### Source text:
──────────────────────────────

For example, a labouring woman may have an epidural running during labour which is providing good analgesia without impairing her ability to move around in bed. She requires a Caesarean section, and is given a large dose of epidural bupivacaine. After a few minutes, she can no longer move her legs, or feel her abdomen. Her blood pressure is noted to be lower and she is given an intravenous infusion of ephedrine or phenylephrine to compensate. During the operation, she feels no pain.

Very large doses of epidural anaesthetic can cause paralysis of the intercostal muscles and diaphragm (which are responsible for breathing), and complete loss of sympathetic function, even to the heart itself, causing a profound drop in heart rate and blood pressure. This requires emergency treatment, and usually general anaesthesia. This happens because the block height is too high ("high block") and the epidural is blocking the heart's own sympathetic nerves, as well as the phrenic nerves, which supply the diaphragm.

It is considered safe practice for all patients with epidurals to be confined to bed to prevent the risk of falls.

The loss of the sensation of needing to urinate may require the placement of a urinary catheter for the duration of the epidural.

Opioid drugs in the epidural space are very safe (as well as effective). However, very large doses may cause troublesome itch, and rarely, delayed respiratory depression.

[edit] Complications of epidural use

These include:

  • Block failure (about 1 in 20). Partial failure may still give satisfactory pain relief. However, if pain relief is inadequate, another epidural may have to be performed.
  • Bloody tap (about 1 in 30-50). It is easy to injure an epidural vein with the needle. In patients who have normal blood clotting, it is extremely rare (e.g. 1 in 100,000) for problems to develop. However, in a patient who has a coagulopathy, the patient may be at risk of epidural hematoma. If blood comes back down the needle, the anesthesiologist will normally site the epidural at another level.
  • Accidental dural puncture (about 1 in 100 insertions). The epidural space in the adult lumbar spine is only 3-5mm deep, which means it is comparatively easy to cross it and accidentally puncture the dura (and arachnoid) with the needle. This may cause cerebrospinal fluid (CSF) to leak out into the epidural space, which may in turn cause the post dural puncture headache (PDPH). This can be severe and last several days, and in some cases weeks or months. It is caused by a reduction in CSF pressure and is characterised by exacerbation when the patient raises their head above the lying position. If severe it may be successfully treated with a "blood patch" (a small amount of the patient's own blood given into the epidural space via another epidural needle). Most cases resolve spontaneously with time.
  • Catheter misplaced into a vein (uncommon, less than 1 in 300). Occasionally the catheter may be misplaced into an epidural vein, which results in all the anaesthetic being injected intravenously, where it can be toxic in large doses. This also results in block failure.
  • High block, as described above (uncommon, less than 1 in 500).

──────────────────────────────

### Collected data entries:

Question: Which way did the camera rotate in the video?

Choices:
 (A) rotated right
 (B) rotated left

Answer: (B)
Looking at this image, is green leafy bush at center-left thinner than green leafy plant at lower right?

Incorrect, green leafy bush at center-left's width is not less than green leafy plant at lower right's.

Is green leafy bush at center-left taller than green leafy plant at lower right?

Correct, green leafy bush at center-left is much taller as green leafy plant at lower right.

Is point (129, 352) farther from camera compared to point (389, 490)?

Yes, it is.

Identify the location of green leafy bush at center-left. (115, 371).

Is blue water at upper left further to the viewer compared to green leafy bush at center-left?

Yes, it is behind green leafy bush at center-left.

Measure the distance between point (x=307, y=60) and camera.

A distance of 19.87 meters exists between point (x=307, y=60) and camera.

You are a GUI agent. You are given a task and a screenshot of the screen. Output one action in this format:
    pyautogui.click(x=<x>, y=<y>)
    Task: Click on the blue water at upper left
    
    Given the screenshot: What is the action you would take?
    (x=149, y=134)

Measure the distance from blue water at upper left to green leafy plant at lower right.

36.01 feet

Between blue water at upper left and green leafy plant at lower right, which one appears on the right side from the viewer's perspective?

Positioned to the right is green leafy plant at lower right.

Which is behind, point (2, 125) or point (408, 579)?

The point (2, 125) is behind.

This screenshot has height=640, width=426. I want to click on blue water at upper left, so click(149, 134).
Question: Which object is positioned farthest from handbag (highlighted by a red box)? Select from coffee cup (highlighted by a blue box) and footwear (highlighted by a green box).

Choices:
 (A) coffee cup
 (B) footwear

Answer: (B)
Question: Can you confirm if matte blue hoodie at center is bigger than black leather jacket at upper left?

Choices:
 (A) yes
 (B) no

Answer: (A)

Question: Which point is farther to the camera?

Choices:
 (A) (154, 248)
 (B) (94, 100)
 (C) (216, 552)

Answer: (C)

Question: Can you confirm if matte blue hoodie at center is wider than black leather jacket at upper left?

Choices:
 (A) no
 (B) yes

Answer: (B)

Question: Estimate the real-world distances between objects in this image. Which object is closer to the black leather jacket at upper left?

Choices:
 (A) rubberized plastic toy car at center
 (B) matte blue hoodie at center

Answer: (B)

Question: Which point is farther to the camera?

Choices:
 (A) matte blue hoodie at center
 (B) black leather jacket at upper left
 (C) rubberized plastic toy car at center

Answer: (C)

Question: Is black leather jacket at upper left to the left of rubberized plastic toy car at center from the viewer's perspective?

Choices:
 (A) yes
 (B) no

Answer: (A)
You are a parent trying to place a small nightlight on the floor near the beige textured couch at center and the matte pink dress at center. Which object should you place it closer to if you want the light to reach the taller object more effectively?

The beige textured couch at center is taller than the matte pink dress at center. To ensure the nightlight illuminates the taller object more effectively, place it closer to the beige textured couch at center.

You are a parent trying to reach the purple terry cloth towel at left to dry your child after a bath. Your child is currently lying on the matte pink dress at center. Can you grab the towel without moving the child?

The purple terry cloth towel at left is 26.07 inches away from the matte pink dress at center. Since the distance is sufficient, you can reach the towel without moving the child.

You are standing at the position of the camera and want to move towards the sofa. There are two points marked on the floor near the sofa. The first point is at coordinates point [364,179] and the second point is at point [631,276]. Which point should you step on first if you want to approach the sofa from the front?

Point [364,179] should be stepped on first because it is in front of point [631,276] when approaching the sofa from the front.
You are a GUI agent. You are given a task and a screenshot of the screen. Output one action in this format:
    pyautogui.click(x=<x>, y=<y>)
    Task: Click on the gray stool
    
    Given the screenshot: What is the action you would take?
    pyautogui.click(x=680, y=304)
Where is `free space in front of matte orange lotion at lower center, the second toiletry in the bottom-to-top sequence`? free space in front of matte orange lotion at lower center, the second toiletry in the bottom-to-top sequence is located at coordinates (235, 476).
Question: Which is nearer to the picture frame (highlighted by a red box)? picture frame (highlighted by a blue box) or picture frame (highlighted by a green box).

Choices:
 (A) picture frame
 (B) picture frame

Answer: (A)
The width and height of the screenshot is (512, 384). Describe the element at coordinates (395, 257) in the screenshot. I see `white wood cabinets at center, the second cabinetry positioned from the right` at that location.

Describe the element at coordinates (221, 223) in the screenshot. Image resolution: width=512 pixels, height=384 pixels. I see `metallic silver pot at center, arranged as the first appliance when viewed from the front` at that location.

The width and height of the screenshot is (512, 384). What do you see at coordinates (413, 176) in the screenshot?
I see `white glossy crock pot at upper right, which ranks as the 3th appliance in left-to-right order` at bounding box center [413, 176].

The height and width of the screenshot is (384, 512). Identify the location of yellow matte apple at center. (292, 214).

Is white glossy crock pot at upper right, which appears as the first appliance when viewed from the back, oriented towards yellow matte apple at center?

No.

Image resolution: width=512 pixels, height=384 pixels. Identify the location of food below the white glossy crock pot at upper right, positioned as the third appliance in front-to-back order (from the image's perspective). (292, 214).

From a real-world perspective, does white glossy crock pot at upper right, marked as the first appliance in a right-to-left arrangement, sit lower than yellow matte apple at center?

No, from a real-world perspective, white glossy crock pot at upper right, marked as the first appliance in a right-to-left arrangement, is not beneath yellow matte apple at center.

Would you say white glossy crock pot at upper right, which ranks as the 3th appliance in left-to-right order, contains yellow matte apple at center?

──────────────────────────────

### Exercise requirements:
From the passage on epidurals, reproduce word for word the portion between "The loss of" and "delayed respiratory depression.", inclusive.

### Task answer:
The loss of the sensation of needing to urinate may require the placement of a urinary catheter for the duration of the epidural.

Opioid drugs in the epidural space are very safe (as well as effective). However, very large doses may cause troublesome itch, and rarely, delayed respiratory depression.